# TASK SET
a: Answer these questions from the blog post about the small pink moth with black spots, marking each answer (i), (ii), (iii) as the questions are marked:
(i) Who found the moth, and at whose place?
(ii) What group of moths did Len Willan say this moth belongs to?
(iii) According to the quoted paper, what have larvae of this species been seen eating near Adelaide?
b: Write a continuation of the blog post about the small pink moth with black spots, beginning right after its final line.

─── TEXT PASSAGE

Christmas Bells

Christmas Bells
Christmas Bells - Blandfordia nobilis

Monday, October 08, 2012

A delightful small, pink moth with black spots

I had never seen anything like this delightful moth before.

Scoliacma bicolora
Daniel found it when the ANOS group was at Ken's place at Bullio, last week (where we saw the "Rufa-type Greenhood").
Scoliacma bicolora
Scoliacma bicolora
Scoliacma bicolora

Scoliacma bicolora
This little day-flying moth was relatively tame, and it walked around on Daniel's hand for a few moments. It then flew off fairly weakly, but it travelled far enough for me to lose track of it. Oh well, I had a few photos.

I then came to trying to identify it, with little success at first.

Naturally I tried to search images for a fairly distinctive moth, but somehow I missed it in the Australian Moths On-line  But of course it is in that wonderful collation of images.

For those not familiar with that on-line reference for Moths,  "most of the information comes from Len Willan’s collection and from the Australian National Insect Collection housed in Canberra at CSIRO Ecosystem Sciences (formerly CSIRO Entomology).
Copyright of all images belongs to Len Willan and CSIRO Ecosystem Sciences."

How did I get to know this?

Well, that's where I have to sing the praises of Dave Rentz and Len Willan.
My Blogging colleague Dave Rentz, a retired CSIRO entomologist (now living in Insect Heaven at Kuranda, Qld. Dave has helped me many times with Cockroaches, Stick Insects, Katydids, and other odd insects I have come across.

I was also helped greatly by Len Willan, who I have met several times at Entomology Workshops which CSIRO Entomology has held over several years. You will already have noticed the credit to Len for compiling the images in that Moths On-line website. In fact I understand that Len more or less built that website.

Len told me that my moth is in a group known as Lichen Moths, which are treated in this paper from the Lichen people at the ANBG and the Australian National Herbarium.

I just love it when scientists work in an interdisciplinary manner. The Insect people do that really well, because the Moth larvae are often very host-specific. So the moth experts have to know their plants.

That paper tells me:  "Scoliacma bicolora. This species has been found in north and south Queensland and from there south to Victoria, Tasmania and south-east South Australia. Near Adelaide larvae of this species have been seen eating moss and, less frequently, lichens on rocks in grassy areas."

Len's further information was as follows:
  • Your moth is Scoliacma bicolora (Boisduval, 1832)( (Arctiidae: Lithosiinae),
  • I have most of the described  Arctids well covered on Australian Moths Online, they best seen as a Slideshow for Arctiidae  
  • A resting specimen at Mt Annan Botanical Gardens is shown via this link
What can I say?

──────
─── INFORMATION SHOWN

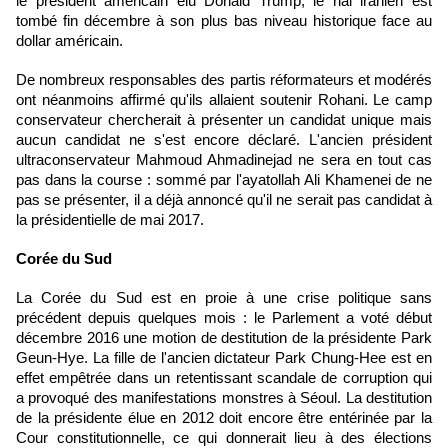
le président américain élu Donald Trump, le rial iranien est
tombé fin décembre à son plus bas niveau historique face au
dollar américain.
De nombreux responsables des partis réformateurs et modérés
ont néanmoins affirmé qu'ils allaient soutenir Rohani. Le camp
conservateur chercherait à présenter un candidat unique mais
aucun candidat ne s'est encore déclaré. L'ancien président
ultraconservateur Mahmoud Ahmadinejad ne sera en tout cas
pas dans la course : sommé par l'ayatollah Ali Khamenei de ne
pas se présenter, il a déjà annoncé qu'il ne serait pas candidat à
la présidentielle de mai 2017.
Corée du Sud
La Corée du Sud est en proie à une crise politique sans
précédent depuis quelques mois :
le Parlement a voté début
décembre 2016 une motion de destitution de la présidente Park
Geun-Hye
. La fille de l'ancien dictateur Park Chung-Hee est en
effet empêtrée dans un retentissant scandale de corruption qui
a provoqué des manifestations monstres à Séoul. La destitution
de la présidente élue en 2012 doit encore être entérinée par la
Cour constitutionnelle, ce qui donnerait lieu à des élections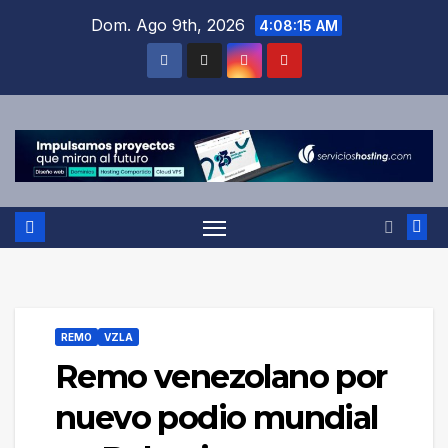
Saltar
Dom. Ago 9th, 2026
4:08:16 AM
al
contenido
REMO
VZLA
Remo venezolano por
nuevo podio mundial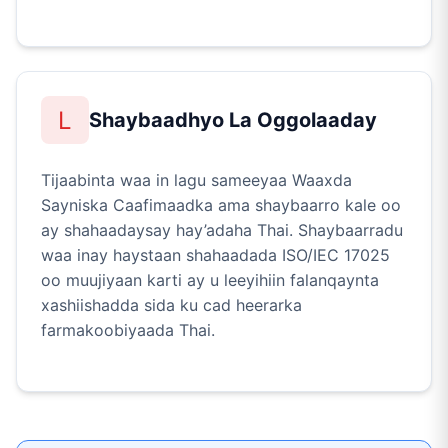
L
Shaybaadhyo La Oggolaaday
Tijaabinta waa in lagu sameeyaa Waaxda
Sayniska Caafimaadka ama shaybaarro kale oo
ay shahaadaysay hay’adaha Thai. Shaybaarradu
waa inay haystaan shahaadada ISO/IEC 17025
oo muujiyaan karti ay u leeyihiin falanqaynta
xashiishadda sida ku cad heerarka
farmakoobiyaada Thai.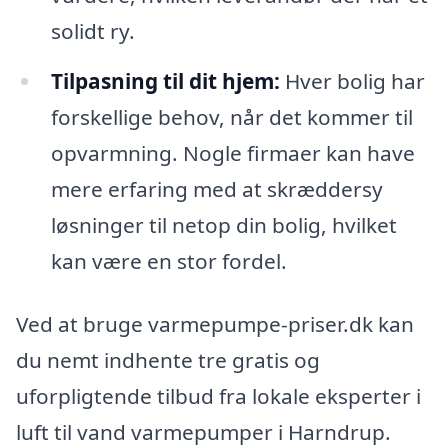
solidt ry.
Tilpasning til dit hjem:
Hver bolig har
forskellige behov, når det kommer til
opvarmning. Nogle firmaer kan have
mere erfaring med at skræddersy
løsninger til netop din bolig, hvilket
kan være en stor fordel.
Ved at bruge varmepumpe-priser.dk kan
du nemt indhente tre gratis og
uforpligtende tilbud fra lokale eksperter i
luft til vand varmepumper i Harndrup.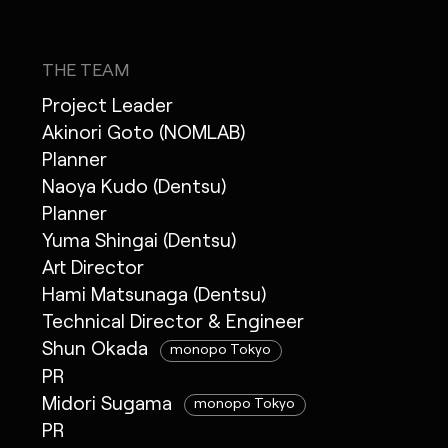
THE TEAM
Project Leader
Akinori Goto (NOMLAB)
Planner
Naoya Kudo (Dentsu)
Planner
Yuma Shingai (Dentsu)
Art Director
Hami Matsunaga (Dentsu)
Technical Director & Engineer
Shun Okada
monopo Tokyo
PR
Midori Sugama
monopo Tokyo
PR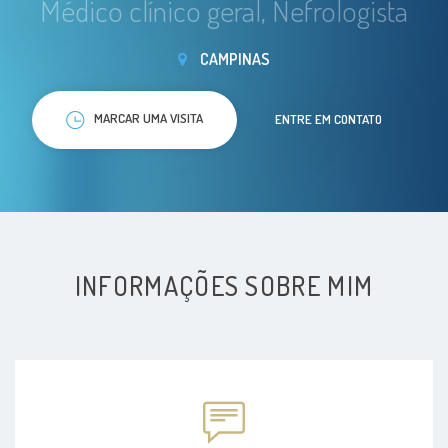
Médico clínico geral, Nefrologista
CAMPINAS
MARCAR UMA VISITA
ENTRE EM CONTATO
INFORMAÇÕES SOBRE MIM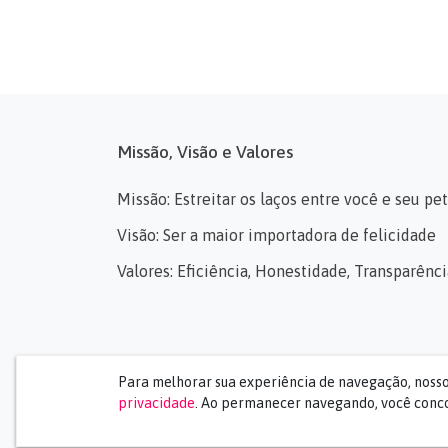
Missão, Visão e Valores
Missão: Estreitar os laços entre você e seu pet
Visão: Ser a maior importadora de felicidade
Valores: Eficiência, Honestidade, Transparên
Para melhorar sua experiência de navegação, noss
privacidade
. Ao permanecer navegando, você conco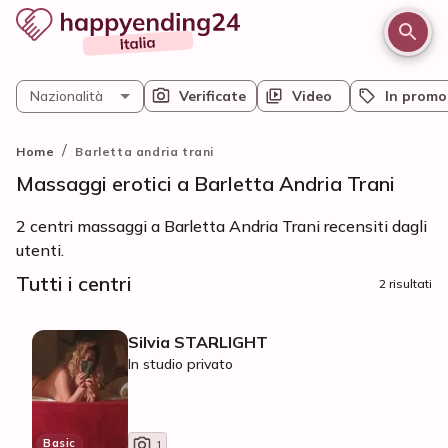
Nazionalità
Verificate
Video
In promo
/
Home
Barletta andria trani
Massaggi erotici a Barletta Andria Trani
2 centri massaggi a Barletta Andria Trani recensiti dagli
utenti.
Tutti i centri
2 risultati
Silvia STARLIGHT
In studio privato
Basic
1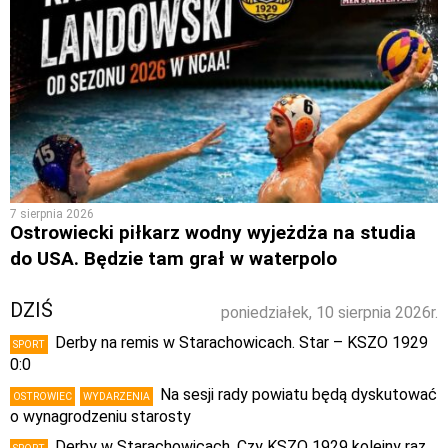
7 sierpnia 2026
Ostrowiecki piłkarz wodny wyjeżdża na studia
do USA. Będzie tam grał w waterpolo
DZIŚ
poniedziałek, 10 sierpnia 2026r.
Derby na remis w Starachowicach. Star – KSZO 1929
SPORT
0:0
Na sesji rady powiatu będą dyskutować
OSTROWIEC
WYDARZENIA
o wynagrodzeniu starosty
Derby w Starachowicach. Czy KSZO 1929 kolejny raz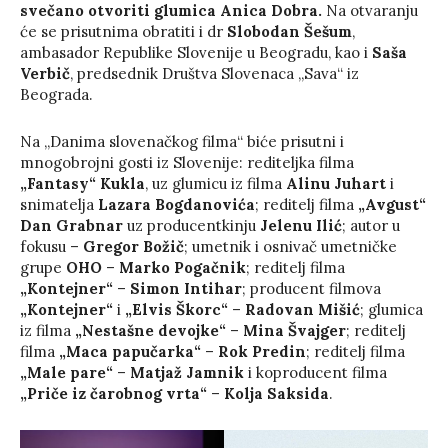
svečano otvoriti glumica Anica Dobra.
Na otvaranju
će se prisutnima obratiti i dr
Slobodan Šešum
,
ambasador Republike Slovenije u Beogradu, kao i
Saša
Verbič
, predsednik Društva Slovenaca „Sava“ iz
Beograda.
Na „Danima slovenačkog filma“ biće prisutni i
mnogobrojni gosti iz Slovenije: rediteljka filma
„Fantasy“
Kukla
, uz glumicu iz filma
Alinu Juhart
i
snimatelja
Lazara Bogdanovića
; reditelj filma
„Avgust“
Dan Grabnar
uz producentkinju
Jelenu Ilić
; autor u
fokusu –
Gregor Božič
; umetnik i osnivač umetničke
grupe
OHO
–
Marko Pogačnik
; reditelj filma
„Kontejner“
–
Simon Intihar
; producent filmova
„Kontejner“
i
„Elvis Škorc“
–
Radovan Mišić
; glumica
iz filma
„Nestašne devojke“
–
Mina Švajger
; reditelj
filma
„Maca papučarka“
–
Rok Predin
; reditelj filma
„Male pare“
–
Matjaž Jamnik
i koproducent filma
„Priče iz čarobnog vrta“
–
Kolja Saksida
.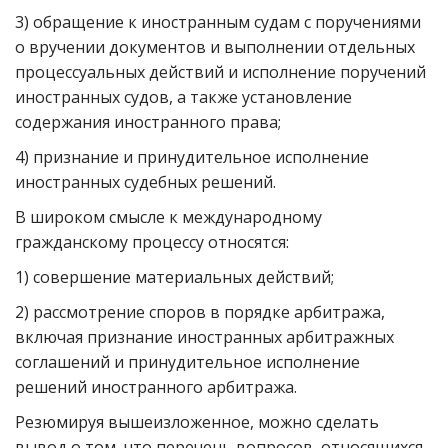
3) обращение к иностранным судам с поручениями
о вручении документов и выполнении отдельных
процессуальных действий и исполнение поручений
иностранных судов, а также установление
содержания иностранного права;
4) признание и принудительное исполнение
иностранных судебных решений.
В широком смысле к международному
гражданскому процессу относятся:
1) совершение материальных действий;
2) рассмотрение споров в порядке арбитража,
включая признание иностранных арбитражных
соглашений и принудительное исполнение
решений иностранного арбитража.
Резюмируя вышеизложенное, можно сделать
вывод о том, что перечень вопросов, относящихся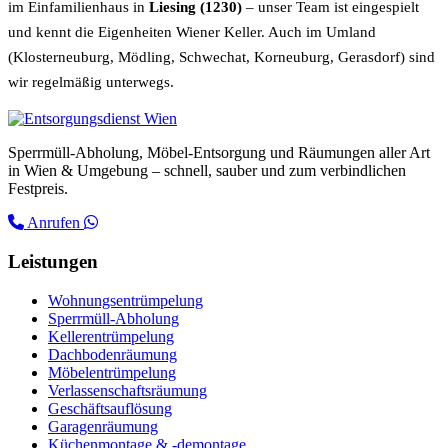
im Einfamilienhaus in
Liesing (1230)
– unser Team ist eingespielt
und kennt die Eigenheiten Wiener Keller. Auch im Umland
(Klosterneuburg, Mödling, Schwechat, Korneuburg, Gerasdorf) sind
wir regelmäßig unterwegs.
Entsorgungsdienst Wien
Sperrmüll-Abholung, Möbel-Entsorgung und Räumungen aller Art
in Wien & Umgebung – schnell, sauber und zum verbindlichen
Festpreis.
Anrufen
Leistungen
Wohnungsentrümpelung
Sperrmüll-Abholung
Kellerentrümpelung
Dachbodenräumung
Möbelentrümpelung
Verlassenschaftsräumung
Geschäftsauflösung
Garagenräumung
Küchenmontage & -demontage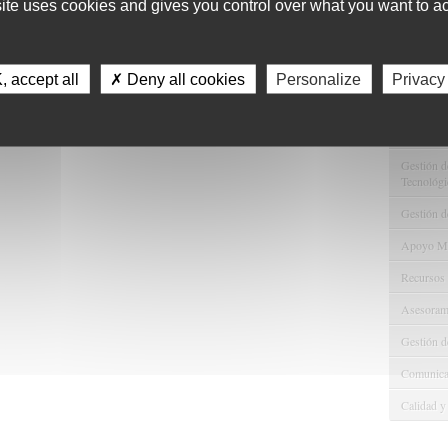
site uses cookies and gives you control over what you want to ac
11
Servici
 accept all
✗ Deny all cookies
Personalize
Privacy
Consulta 
Gestión d
Observaci
Gestión de
Tecnológi
Gestión d
Apoyo Met
Recursos
Asesorami
Gestión d
Comunicac
Calidad y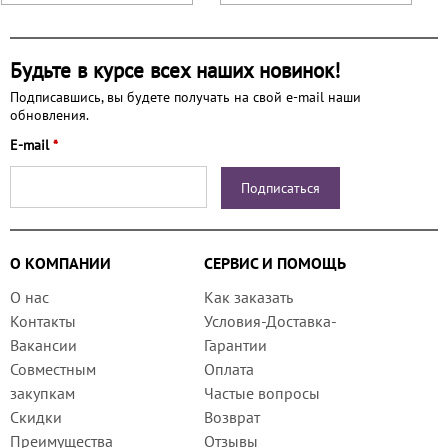
Будьте в курсе всех наших новинок!
Подписавшись, вы будете получать на свой e-mail наши
обновления.
E-mail
*
О КОМПАНИИ
СЕРВИС И ПОМОЩЬ
О нас
Как заказать
Контакты
Условия-Доставка-
Вакансии
Гарантии
Совместным
Оплата
закупкам
Частые вопросы
Скидки
Возврат
Преимущества
Отзывы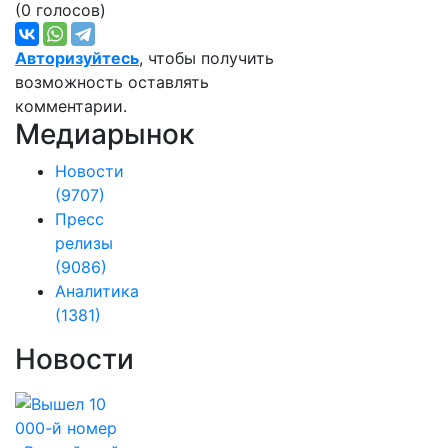
(0 голосов)
Авторизуйтесь
, чтобы получить
возможность оставлять
комментарии.
Медиарынок
Новости
(9707)
Пресс
релизы
(9086)
Аналитика
(1381)
Новости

──────

# TASK ANSWERS
a:
(i) Daniel found it, at Ken's place at Bullio.
(ii) The Lichen Moths.
(iii) Moss and, less frequently, lichens on rocks in grassy areas.

b:
All my questions had been promptly answered by both Dave Rentz and Len Willan, and I have only met Len a couple of times. He was even kind enough to tell me he likes my Orchid photos. So that's very nice to know.

He added this point, with which I completely concur:
I presume that these populations and other lichen feeding moth larvae are been completely buggered by successive wildfires and above all repetitive "control burning".

One of these days I will write more on "control burning" a subject about which I have recently reported a little, but not enough. I previously reported on an SCA "control burn" which was similarly overly hot and ran out of control.

In my view, if the endangered Ground Parrots and Eastern Bristlebirds at Budderoo Plateau have their habitat burnt at breeding season, (and when they are well-and-truly known to be present), what chance is there that fires will be planned around the need to protect creatures as little known as Lichen Moths and Tussock Moths? 

Its almost enough to make one despair. But Len ended his email with this note:
"Slow Stoning wears away the Drips"


fnkykntr said...

Hi Denis, you inspired me to try and identify a mystery moth of my own! no luck so far - here is my blog post about it!!

Denis Wilson said...

Thanks Hazel
Glad to have inspired you to try to track down a Moth ID.
That is always the "funnest" part of Blogging.
I have sent you several links to suggested names in the same family Arctiidae - they are extremely numerous, being what they call "detritivores" they eat dry leaf litter, mosses, dead leaves and bark.
They have evolved to fill a niche which in moist climates is taken over by fungi - namely breaking down the cellulose in plant material which many things cannot eat - especially from Eucalypts, because the oils are toxic to many animals.